I find that it's better to purchase cages from a cage maker. They usually do a good job for not much more than the materials would cost you. But if you want to make your own cages, allow 0.75 square feet of space for each pound of adult weight. For instance, if a rabbit's adult weight is 10 pounds, multiply 0.75 by 10. This gives 7.5 sq ft. This can be attained by building a cage 3 ft x 2.5 ft (3 x 2.5 = 7.5). The height should be 18 inches. If the adult's weight is 3 pounds, multiply 0.75 by 3. This gives 2.25 sq ft. You can build the cage 1.5 ft x 1.5 ft (18" x 18"). Its height, because it is a small rabbit, can be 15".

Never make the hutch more than 3 ft deep or the sides more than 3 feet from your grasp. Otherwise, you'll have trouble getting the rabbit out when you need to.
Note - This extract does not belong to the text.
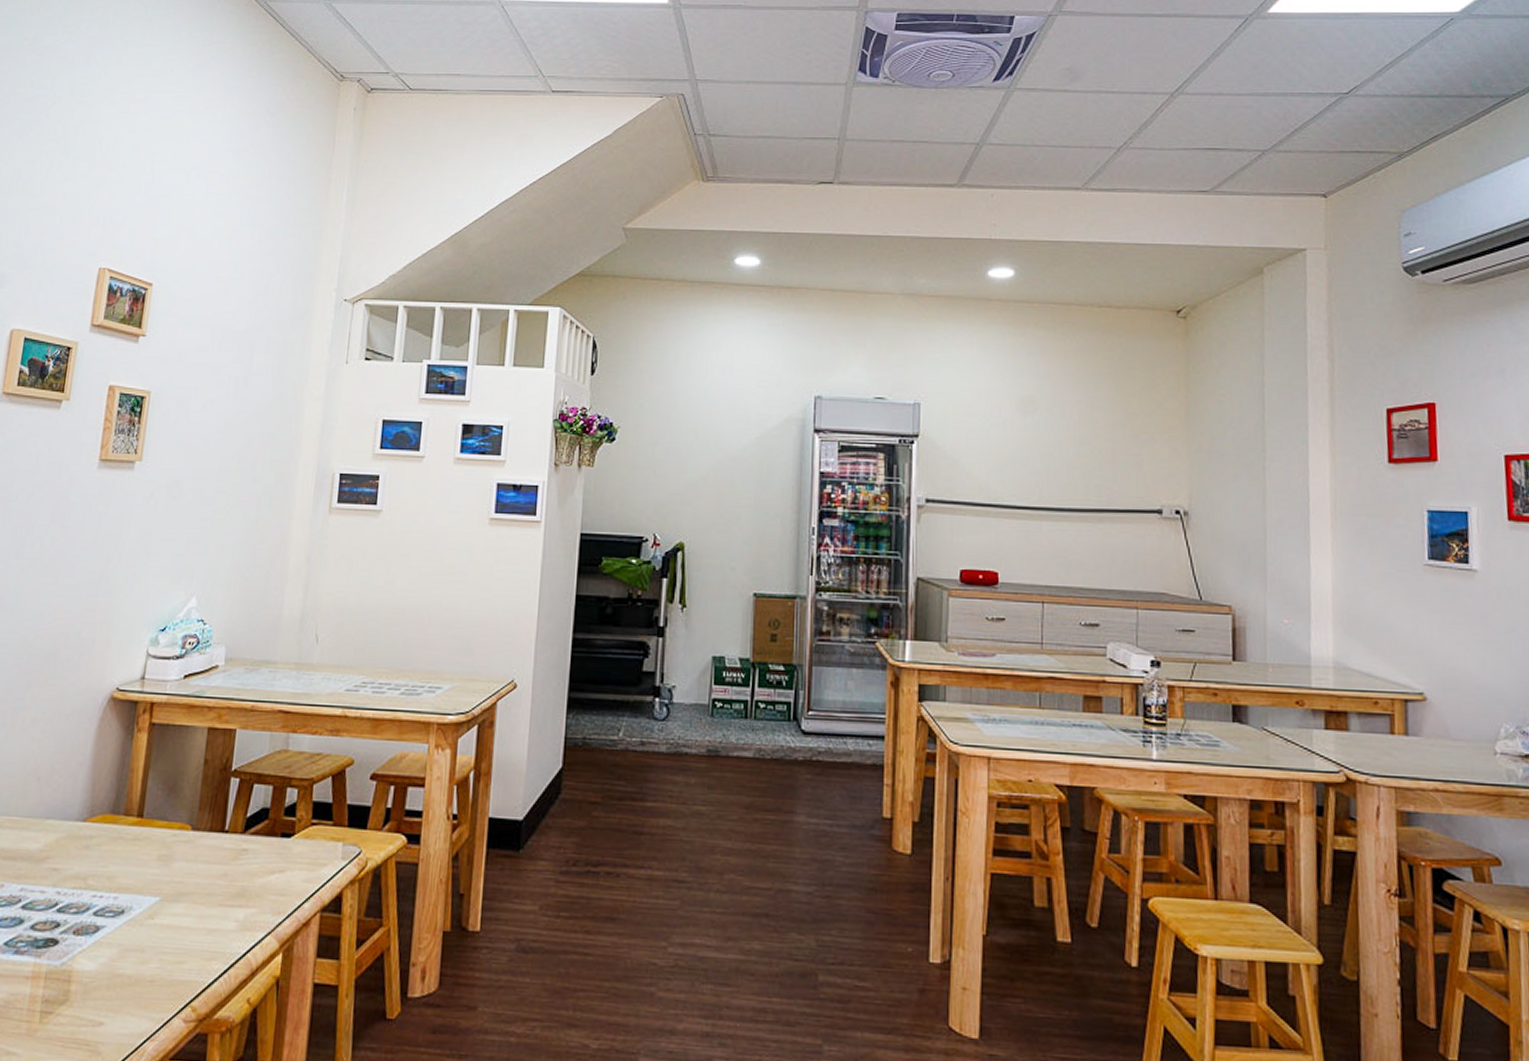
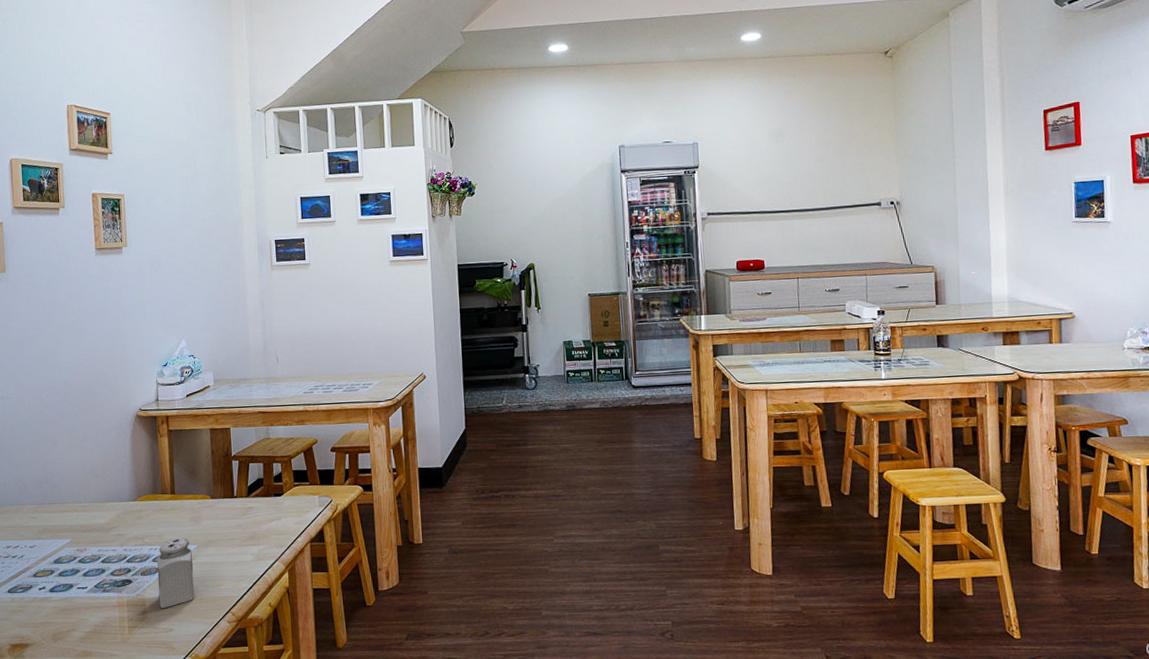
salt shaker: none [90,884,151,990] -> present [156,538,195,609]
Do not put rabbits together after they are 3 months of age. The ones of the same sex are territorial and will fight. The ones of opposite sex will attempt to breed. This can lead to unexpected results.

Important Considerations

  • It's an excellent idea to join the American Rabbit Breeders Association (ARBA) in order to get their book on Raising Rabbits, the membership roster, and the subscription to Domestic Rabbits Magazine. These will provide great material for raising rabbits. Membership will also allow your rabbits to get grand championships, thus increasing the rabbit's and its offspring's value.
  • Check out ARBA's web page to find a rabbit show near you. Go to it and investigate the breed you are interested in raising. You can get insights as to how a judge evaluates the rabbit breed you are interested in. You can also ask other rabbit fanciers to share their experiences with their rabbits. Finally, you can purchase your rabbits at the show.
  • Only purchase rabbits from an established breeder who will stand behind the sale with a signed certificate of pedigree. Any other way invites problems such as genetic defects, disease, and bad specimens of the breed. You also must have a pedigree to show a rabbit or to sell pedigreed offspring.
  • Select a breed that you want to become an expert in. You should love that breed. Concentrate on what judges are looking for in that breed. Strive to attain the perfect standard. When others know you have high quality rabbits, they will beat a path to your door.
  • Your cages should give you easy access, be self cleaning, and provide good protection for your rabbits. They should not be too small.
  • Feed rabbits the correct amount of rabbit pellets for their size and occasionally supplement their diet with alfalfa hay. Do not feed them too much - a fat rabbit has lost stamina and doesn't breed well.
  • Do not put rabbits together after they are 3 months old until you are ready to breed them at 6 months. The subject of breeding is covered in another section.
  • As a side note, when you get your book on raising rabbits from ARBA, memorize the section on diseases. When I say, memorize, I mean, MEMORIZE! Always be vigilant for those diseases in your rabbitry.
  • Finally, protect your rabbits from other animals, especially from dogs and raccoons. They'll do a number on your rabbits if given the chance.